Required action:
Go through the listing below and count each line with the word "worn" in it; return only the count.

Material provided:
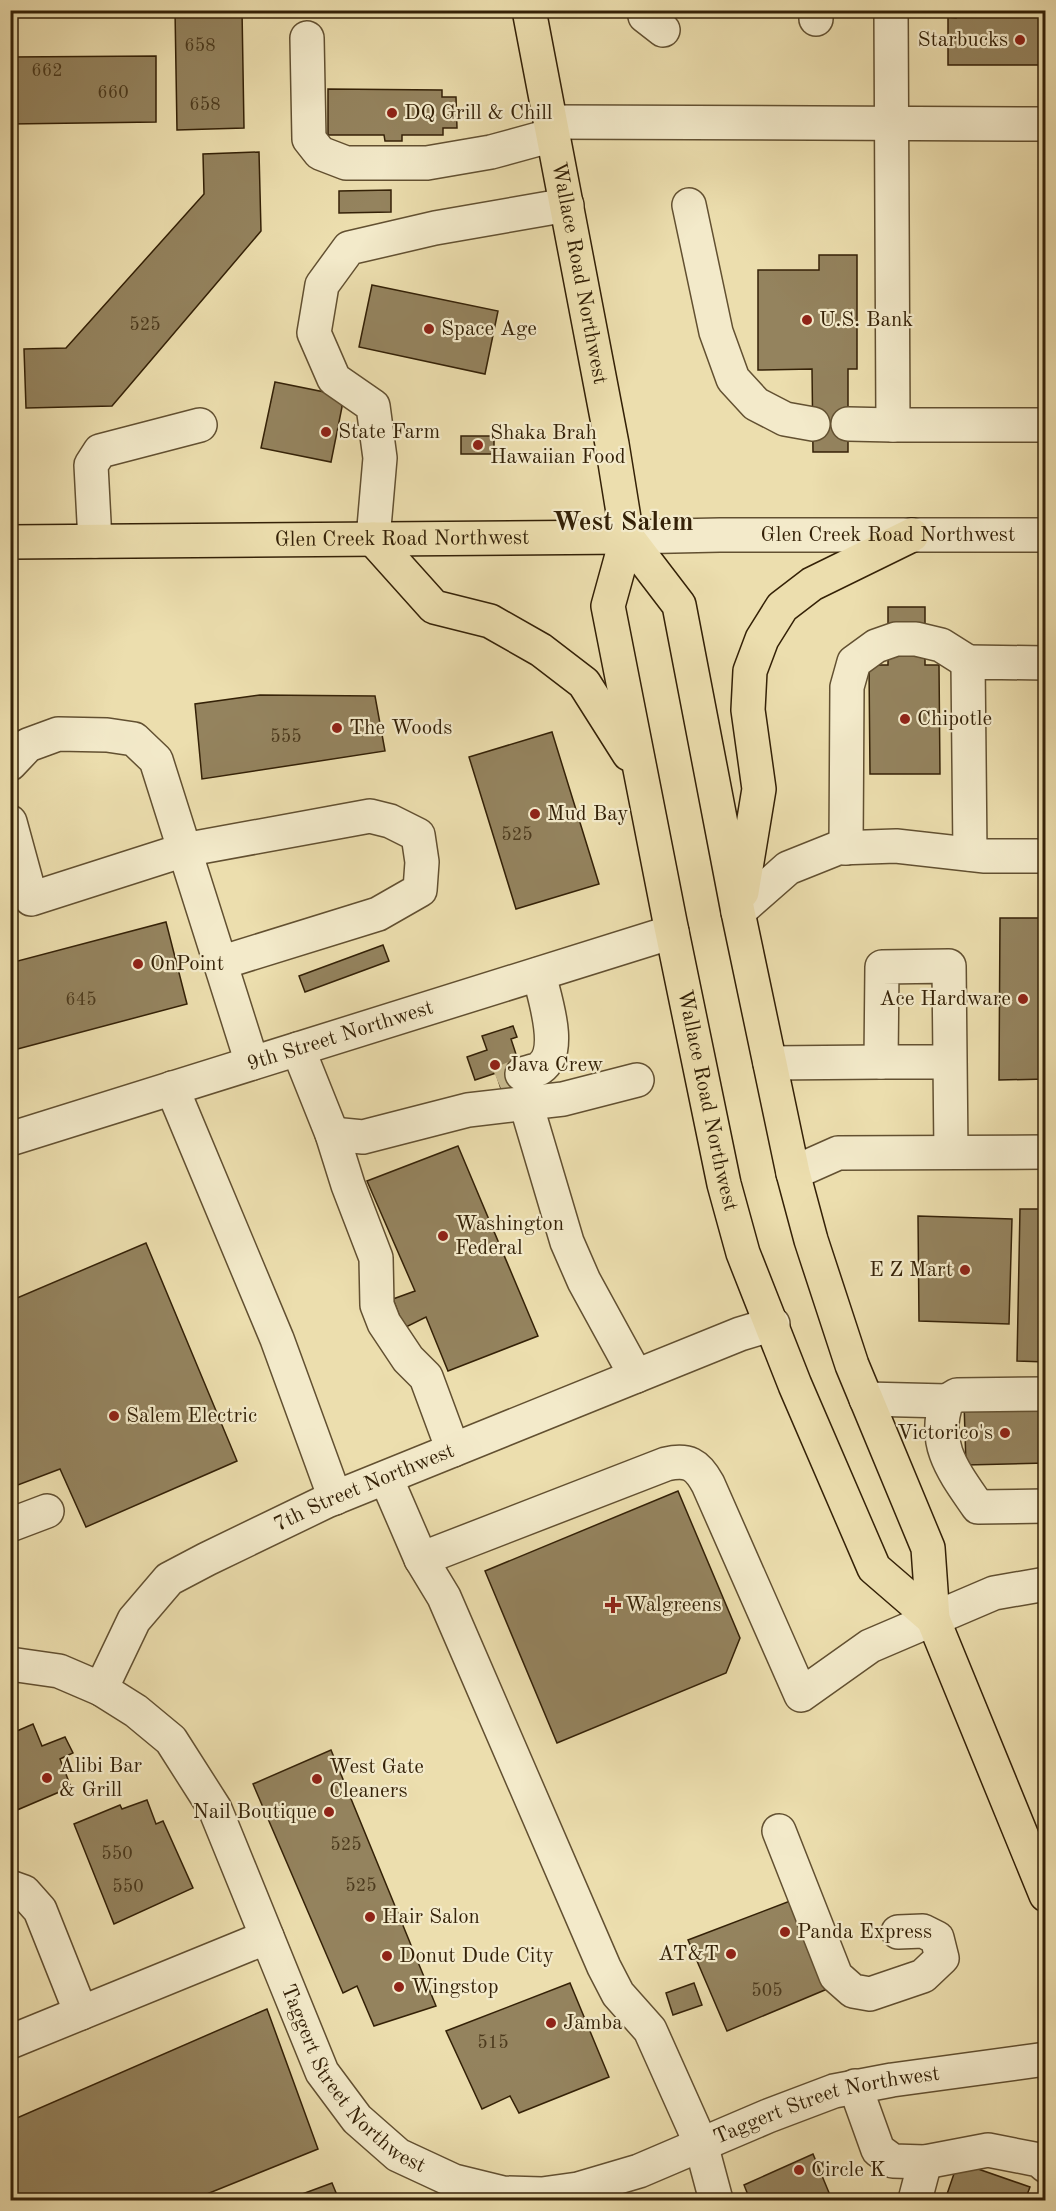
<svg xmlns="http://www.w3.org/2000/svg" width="1056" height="2211" viewBox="0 0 1056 2211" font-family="'Old Standard TT',serif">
  <rect width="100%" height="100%" fill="#ecdeae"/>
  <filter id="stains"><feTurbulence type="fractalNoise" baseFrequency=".00333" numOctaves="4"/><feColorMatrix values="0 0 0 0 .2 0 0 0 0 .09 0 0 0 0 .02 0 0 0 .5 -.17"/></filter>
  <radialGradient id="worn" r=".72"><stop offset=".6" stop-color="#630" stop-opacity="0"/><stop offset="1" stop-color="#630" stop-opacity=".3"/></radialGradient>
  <g fill="#94835e" stroke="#342107" stroke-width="1.5">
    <polygon points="175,10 242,10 244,128 177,130"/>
    <polygon points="956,10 1046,10 1046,65 948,65 948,17 956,18"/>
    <polygon points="156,56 156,122 10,124 10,57"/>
    <polygon points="328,89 442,90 442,97 456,97 457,128 443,128 443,135 402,135 402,141 385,141 384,135 328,135"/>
    <polygon points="259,152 261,231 112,406 26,408 24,349 66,348 204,194 203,154"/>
    <polygon points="391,190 391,212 339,213 339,191"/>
    <polygon points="819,255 857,255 857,369 848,369 848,452 813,452 812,369 758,370 758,270 819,270"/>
    <polygon points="372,285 498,311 485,374 359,347"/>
    <polygon points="275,382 339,395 342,407 331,462 261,448"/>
    <rect x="461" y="436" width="33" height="18"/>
    <polygon points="888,607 925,607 925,665 939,665 940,774 870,774 869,665 888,665"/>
    <polygon points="260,695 375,696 385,751 202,779 195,704"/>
    <polygon points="552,732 599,884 516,909 469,757"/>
    <polygon points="1000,918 1046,918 1046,1079 999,1080"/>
    <polygon points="166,922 187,1004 10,1051 10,963"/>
    <polygon points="383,945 389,961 305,992 299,976"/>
    <polygon points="513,1026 517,1037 511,1039 527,1088 503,1095 496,1073 475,1080 467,1057 487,1050 482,1036"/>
    <polygon points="458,1146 538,1336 448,1371 426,1317 404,1328 393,1299 415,1291 367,1181"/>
    <polygon points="1020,1209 1046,1209 1046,1362 1017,1361"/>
    <polygon points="918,1216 1012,1219 1009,1324 919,1321"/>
    <polygon points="146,1243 237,1461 86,1527 60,1469 10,1488 10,1370 17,1367 10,1353 10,1301"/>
    <polygon points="964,1403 1046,1403 1046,1463 966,1465"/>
    <polygon points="678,1491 740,1638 726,1673 557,1743 485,1571"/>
    <polygon points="33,1724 42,1746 65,1737 73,1753 60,1759 71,1787 10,1813 10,1734"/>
    <polygon points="331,1750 436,2006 374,2026 357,1986 343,1993 253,1784"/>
    <polygon points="147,1800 156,1824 163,1821 193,1888 114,1924 74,1824 120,1805 122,1809"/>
    <polygon points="798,1898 832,1987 727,2031 688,1940"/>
    <polygon points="570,1983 609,2077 519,2113 510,2096 482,2109 446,2031"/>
    <polygon points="694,1983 702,2005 673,2015 666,1993"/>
    <polygon points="267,2009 318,2149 192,2200 10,2200 10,2121"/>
    <polygon points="813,2154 832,2200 750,2200 744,2185"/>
    <polygon points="958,2162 1030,2187 1025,2200 945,2200"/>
    <polygon points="332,2183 339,2200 286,2200"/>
  </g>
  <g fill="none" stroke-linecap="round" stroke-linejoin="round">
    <polyline stroke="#c7b88d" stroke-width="33" stroke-dasharray="33 16" stroke-linecap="butt" points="499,1084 522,1074"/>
    <g stroke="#625031" stroke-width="36">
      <g id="minor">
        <polyline points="644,10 645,16 663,30"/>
        <polyline points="816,10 816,19"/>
        <polyline points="891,10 893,425 1046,425"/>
        <polyline points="307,38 309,139 320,153 346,163 427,163 491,152 553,135"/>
        <polyline points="551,122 1046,124"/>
        <polyline points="689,205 716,332 733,379 756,404 785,419 813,424"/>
        <polyline points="848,424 893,425"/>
        <path id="s1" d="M627 537 720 535H1046"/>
        <polyline points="373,539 380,458 373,406 334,379 314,333 322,285 349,248 435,228 567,205"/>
        <polyline points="95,541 91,465 100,451 200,425"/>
        <polyline points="10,764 28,745 58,734 107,735 134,739 156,760 252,1063"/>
        <polyline points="10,822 31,899 184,850 370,816 390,821 418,835 422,862 420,890 378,914 220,963"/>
        <polyline points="846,848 847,687 854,662 876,646 896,639 916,639 941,645 968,662"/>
        <polyline points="970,854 968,662 1046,663"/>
        <polyline points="738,912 788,868 838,848 896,846 985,856 1046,856"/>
        <polyline points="298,1049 332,1134 348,1185 376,1258 377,1305 384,1323 408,1359 426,1377 453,1450"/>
        <polyline points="950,1062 881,1062 882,967 949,966 951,1152"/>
        <polyline points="770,1063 881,1062"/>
        <path d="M522 1074C528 1072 536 1071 540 1068 564 1051 544 997 539 974"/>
        <polyline points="172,1088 277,1339 335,1498"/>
        <polyline points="526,1104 567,1242 584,1281 636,1376"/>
        <polyline points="332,1134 363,1137 468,1110 563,1099 637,1080"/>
        <path id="s2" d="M10 1139 672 932"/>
        <polyline points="793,1173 838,1153 1046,1152"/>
        <path d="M1046 1394 957 1395 947 1401C931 1444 954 1472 978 1507L1046 1506"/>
        <polyline points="866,1399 947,1401"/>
        <polyline points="386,1478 421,1559 444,1597 604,1967 618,1994 650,2030 701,2144 716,2200"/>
        <polyline points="10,1525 47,1511"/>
        <path d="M421 1559 666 1464C688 1459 697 1464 708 1484L801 1695 870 1646 994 1593 1046 1584"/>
        <path id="s3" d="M10 1664 59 1671 101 1689 136 1711 171 1740 215 1809 322 2072 357 2119 398 2155 454 2181 503 2193 542 2194 578 2189 639 2171 768 2116 834 2091 892 2080 1046 2059"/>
        <path id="s4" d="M101 1689 134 1620 169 1579 207 1559 327 1501 740 1334 773 1324"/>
        <polyline points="779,1831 836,1976 853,1991 870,1994 923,1976 942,1958 937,1938 923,1931 898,1932"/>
        <polyline points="10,1887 24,1892 40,1910 81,2013"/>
        <polyline points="10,2042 267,1937"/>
        <polyline points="855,2086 878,2150 893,2161 925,2162 988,2150 1039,2160 1046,2166"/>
        <polyline points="915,2200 925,2162"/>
      </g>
    </g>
    <g stroke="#342107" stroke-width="36">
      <g id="major">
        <path id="s5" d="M529 10 612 444 627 537 608 606 670 922 724 1184 743 1253 795 1385 874 1568 933 1619"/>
        <polyline points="627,537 679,605 738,912 793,1173 811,1240 852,1365 928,1548 933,1619 1046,1895"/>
        <polyline points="373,539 434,607 490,621 541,650 584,683 629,754"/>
        <path id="s6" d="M10 542 627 537"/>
        <polyline points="742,892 759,789 748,710 750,671 762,639 782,607 812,584 912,535"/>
      </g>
    </g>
    <use href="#minor" stroke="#f3eaca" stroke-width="33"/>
    <use href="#major" stroke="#ecdeae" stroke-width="33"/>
  </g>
  <g fill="#8f2418" stroke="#f3eaca" stroke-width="2">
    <circle cx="1020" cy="40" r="6"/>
    <circle cx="392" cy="113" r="6"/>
    <circle cx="807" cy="320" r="6"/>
    <circle cx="429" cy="329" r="6"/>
    <circle cx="326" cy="432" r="6"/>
    <circle cx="478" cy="445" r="6"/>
    <circle cx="905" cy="719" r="6"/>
    <circle cx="337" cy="728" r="6"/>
    <circle cx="535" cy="814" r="6"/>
    <circle cx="138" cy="964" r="6"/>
    <circle cx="1023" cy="999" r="6"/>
    <circle cx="495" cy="1065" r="6"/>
    <circle cx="443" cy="1236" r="6"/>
    <circle cx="965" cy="1270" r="6"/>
    <circle cx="114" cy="1416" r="6"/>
    <circle cx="1005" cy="1433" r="6"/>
    <path d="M610 1596h6v6h6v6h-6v6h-6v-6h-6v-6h6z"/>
    <circle cx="47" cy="1778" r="6"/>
    <circle cx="317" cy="1779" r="6"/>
    <circle cx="329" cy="1812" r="6"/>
    <circle cx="370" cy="1917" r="6"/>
    <circle cx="785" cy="1932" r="6"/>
    <circle cx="731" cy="1954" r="6"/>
    <circle cx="387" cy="1956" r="6"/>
    <circle cx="399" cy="1987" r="6"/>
    <circle cx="551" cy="2023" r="6"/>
    <circle cx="799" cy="2170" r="6"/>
  </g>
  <g text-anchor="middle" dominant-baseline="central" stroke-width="4.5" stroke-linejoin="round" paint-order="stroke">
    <g font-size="18" fill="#4c3a1d">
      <text x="200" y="46">658</text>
      <text x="47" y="71">662</text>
      <text x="113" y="93">660</text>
      <text x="205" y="105">658</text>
      <text x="145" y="325">525</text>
      <text x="286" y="737">555</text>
      <text x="517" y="835">525</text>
      <text x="81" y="1000">645</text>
      <text x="346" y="1845">525</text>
      <text x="117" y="1854">550</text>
      <text x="361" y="1886">525</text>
      <text x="128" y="1887">550</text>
      <text x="767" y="1991">505</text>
      <text x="493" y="2043">515</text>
    </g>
    <g font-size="21" fill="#342107" stroke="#f3eaca" text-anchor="start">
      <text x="1008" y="40" text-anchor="end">Starbucks</text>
      <text x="404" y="113">DQ Grill &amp; Chill</text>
      <text x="819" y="320">U.S. Bank</text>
      <text x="441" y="329">Space Age</text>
      <text x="338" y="432">State Farm</text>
      <text x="490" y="433">Shaka Brah<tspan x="490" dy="24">Hawaiian Food</tspan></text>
      <text x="917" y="719">Chipotle</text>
      <text x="349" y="728">The Woods</text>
      <text x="547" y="814">Mud Bay</text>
      <text x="150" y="964">OnPoint</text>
      <text x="1011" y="999" text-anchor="end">Ace Hardware</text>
      <text x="507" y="1065">Java Crew</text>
      <text x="455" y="1224">Washington<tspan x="455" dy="24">Federal</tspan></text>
      <text x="953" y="1270" text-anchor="end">E Z Mart</text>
      <text x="126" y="1416">Salem Electric</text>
      <text x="993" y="1433" text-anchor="end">Victorico's</text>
      <text x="625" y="1605">Walgreens</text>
      <text x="59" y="1766">Alibi Bar<tspan x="59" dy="24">&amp; Grill</tspan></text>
      <text x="329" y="1767">West Gate<tspan x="329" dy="24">Cleaners</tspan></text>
      <text x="317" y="1812" text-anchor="end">Nail Boutique</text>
      <text x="382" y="1917">Hair Salon</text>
      <text x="797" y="1932">Panda Express</text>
      <text x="719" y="1954" text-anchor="end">AT&amp;T</text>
      <text x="399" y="1956">Donut Dude City</text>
      <text x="411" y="1987">Wingstop</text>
      <text x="563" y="2023">Jamba</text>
      <text x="811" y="2170">Circle K</text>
    </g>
    <g font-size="21" fill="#342107" stroke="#f3eaca">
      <text stroke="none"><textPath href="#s5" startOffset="268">Wallace Road Northwest</textPath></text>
      <text stroke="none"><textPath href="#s1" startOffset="261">Glen Creek Road Northwest</textPath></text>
      <text stroke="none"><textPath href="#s6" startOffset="392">Glen Creek Road Northwest</textPath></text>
      <text stroke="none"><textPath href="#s2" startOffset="346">9th Street Northwest</textPath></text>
      <text stroke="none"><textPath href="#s5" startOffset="1112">Wallace Road Northwest</textPath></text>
      <text stroke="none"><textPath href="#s4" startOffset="346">7th Street Northwest</textPath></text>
      <text stroke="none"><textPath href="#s3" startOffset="572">Taggert Street Northwest</textPath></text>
      <text stroke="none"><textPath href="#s3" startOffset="1112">Taggert Street Northwest</textPath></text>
    </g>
    <g font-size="27" font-weight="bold" fill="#342107" stroke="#f3eaca">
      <text x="623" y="522">West Salem</text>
    </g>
  </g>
  <rect width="1056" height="2211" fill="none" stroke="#ecdeae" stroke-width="36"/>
  <rect x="12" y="12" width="1032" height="2187" fill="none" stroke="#342107" stroke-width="3"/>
  <rect x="18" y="18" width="1020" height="2175" fill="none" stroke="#342107" stroke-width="1.5"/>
  <rect width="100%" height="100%" filter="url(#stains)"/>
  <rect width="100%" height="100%" fill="url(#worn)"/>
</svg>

Response to the task:
2